Describe the facial expression of the broken statue in the poem ‘Ozymandias’.
Answers
Answered by
20
the facial expression is of proud, and vanity the King was arrogant and had the expression of contempt
Answered by
5
Ozymandias’s “half-sunk . . . shattered visage” carries a haughty expression of the greatest disdain: his lips are frowning in a “sneer,” and they are described as “wrinkled,” an interesting image to consider upon an ancient stone statue. The statue is very lifelike, and the expression found there is convincing, for “its sculptor well those passions read.” And yet all the overconfidence and pompousness in the world could be written on the face of that “King of Kings"; it would make no difference. His kingdom has fallen to ruins; even the mightiest cannot withstand the test of time. And even around the broken ruins of Ozymandias’s figure itself, “the lone and level sands stretch far away.” No other trace of his “Wreck” is left.

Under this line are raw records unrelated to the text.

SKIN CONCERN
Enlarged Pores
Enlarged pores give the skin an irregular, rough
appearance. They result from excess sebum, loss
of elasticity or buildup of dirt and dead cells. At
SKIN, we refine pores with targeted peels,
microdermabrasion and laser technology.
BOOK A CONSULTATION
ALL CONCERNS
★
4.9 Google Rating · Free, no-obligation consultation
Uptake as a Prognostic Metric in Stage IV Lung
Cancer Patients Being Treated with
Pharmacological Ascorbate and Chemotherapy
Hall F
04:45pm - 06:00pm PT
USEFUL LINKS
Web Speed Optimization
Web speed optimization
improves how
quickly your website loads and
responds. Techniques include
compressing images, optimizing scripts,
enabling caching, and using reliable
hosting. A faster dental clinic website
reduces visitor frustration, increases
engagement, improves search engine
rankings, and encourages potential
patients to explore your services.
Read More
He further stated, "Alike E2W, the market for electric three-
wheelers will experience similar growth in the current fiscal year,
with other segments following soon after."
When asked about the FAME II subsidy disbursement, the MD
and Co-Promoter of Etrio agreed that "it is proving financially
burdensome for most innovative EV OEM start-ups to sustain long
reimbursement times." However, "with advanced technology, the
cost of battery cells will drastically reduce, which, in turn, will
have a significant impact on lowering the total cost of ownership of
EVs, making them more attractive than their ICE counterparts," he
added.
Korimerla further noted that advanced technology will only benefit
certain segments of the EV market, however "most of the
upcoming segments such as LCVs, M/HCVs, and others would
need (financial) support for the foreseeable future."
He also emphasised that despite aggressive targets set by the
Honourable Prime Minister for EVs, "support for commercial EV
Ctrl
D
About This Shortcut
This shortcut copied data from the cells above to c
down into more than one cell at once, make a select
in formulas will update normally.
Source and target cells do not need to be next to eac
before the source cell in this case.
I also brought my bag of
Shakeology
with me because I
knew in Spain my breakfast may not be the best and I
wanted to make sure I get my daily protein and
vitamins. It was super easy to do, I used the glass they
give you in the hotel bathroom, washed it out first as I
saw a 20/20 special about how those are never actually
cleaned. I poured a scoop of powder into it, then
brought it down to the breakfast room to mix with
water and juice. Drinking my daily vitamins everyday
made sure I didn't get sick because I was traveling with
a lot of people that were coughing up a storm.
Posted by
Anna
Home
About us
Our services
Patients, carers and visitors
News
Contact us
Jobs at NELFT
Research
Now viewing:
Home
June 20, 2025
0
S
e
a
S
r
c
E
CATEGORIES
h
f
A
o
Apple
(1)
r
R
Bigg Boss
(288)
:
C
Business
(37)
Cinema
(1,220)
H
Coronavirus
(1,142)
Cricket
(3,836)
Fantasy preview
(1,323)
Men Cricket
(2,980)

The face of Ozymandias, and his egotistical claims, feed into the theme of the poem—all things fade. Great empires, sturdy cities, art, life—it is all leveled in the end, and any measure of greatness will come toppling down eventually. All it takes is time. And yet, even when his vast “Works” have crumbled into nonexistence, Ozymandias remains smug; powerless and broken, he yields little to the realities of the desert around him.